Procedure : Solid sodium carbonate (60 mg) pre-wetted with 0.1M KOH (100ml) was added with an aliquot of a solution of triacylglycerols in toluene containing free fatty acids. The triacylglycerol fraction was then extracted with 2-ml volumes of dichloromethane/hexane (1/4, vol/vol), (three times) by vortex-mixing and each extract was decanted by brief centrifugation. After solvent evaporation, the residue was tansmethylated for GLC analysis. The free fatty acids adsorbed to the solid sodium carbonate were recovered by acidification (to pH <2) of the particles with 6M HCl and then extracting with three successive 2 ml volumes of dichloromethane/hexane mixture, with vigorous vortex-mixing before each extraction. The combined extracts were dried over anhydrous Na2SO4 and were subjected to derivatization for further analysis. The pre-wetted sodium carbonate showed strong affinity toward the polar lipids, including phosphatidic acid, phosphatidylglycerol, lysophosphatidic acid, and monogalactosyl diglyceride.

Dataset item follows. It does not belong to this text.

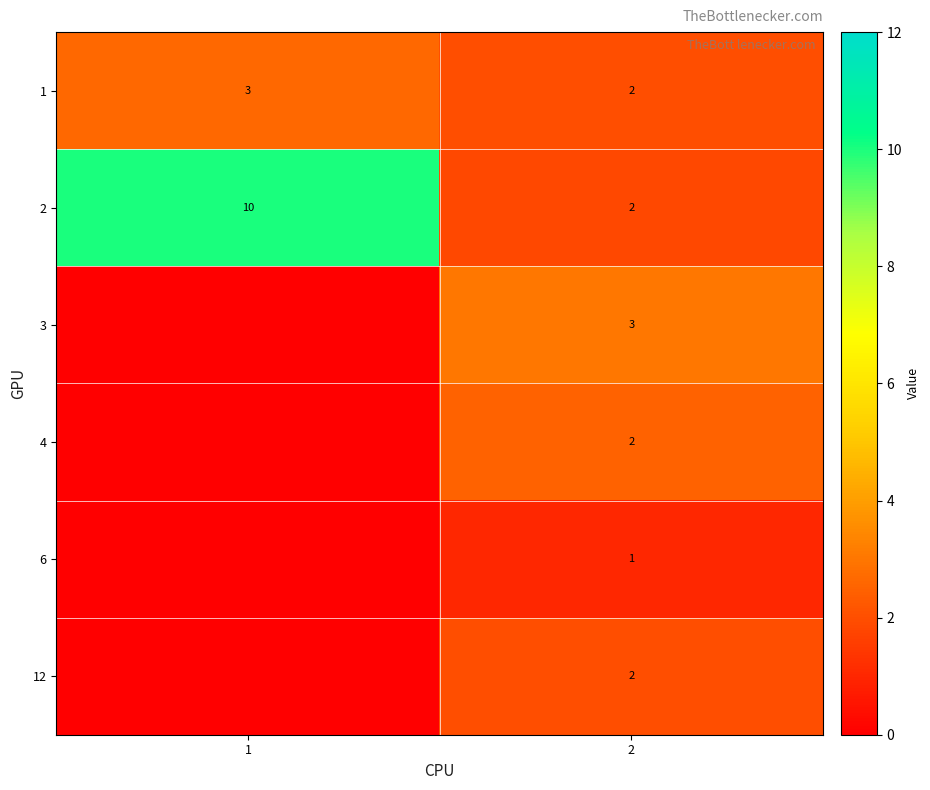

What is the total value across all series at 2?

12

Enzymatic and fluorometric determination of triacylglycerols in cow milk
Briefly, the access to the milk triacylglycerols is mediated by moderate heat treatment, detergents and the addition of phospholipase C. Triacylglycerol molecules are hydrolysed by lipoprotein lipase and lipase to free fatty acids and glycerol. The glycerol unit is subsequently oxidised by glycerol dehydrogenase to dihydroxy acetone, and the cofactor NAD+ is concomitantly reduced to NADH + H+. NADH + H+ equivalently reduces the non-fluorescent resazurin to resorufin mediated by the enzyme diaphorase. The developed resorufin is terminally estimated by its fluorescense compared with a standard curve (Larsen T et al., Food Chem 2011, 125, 1110).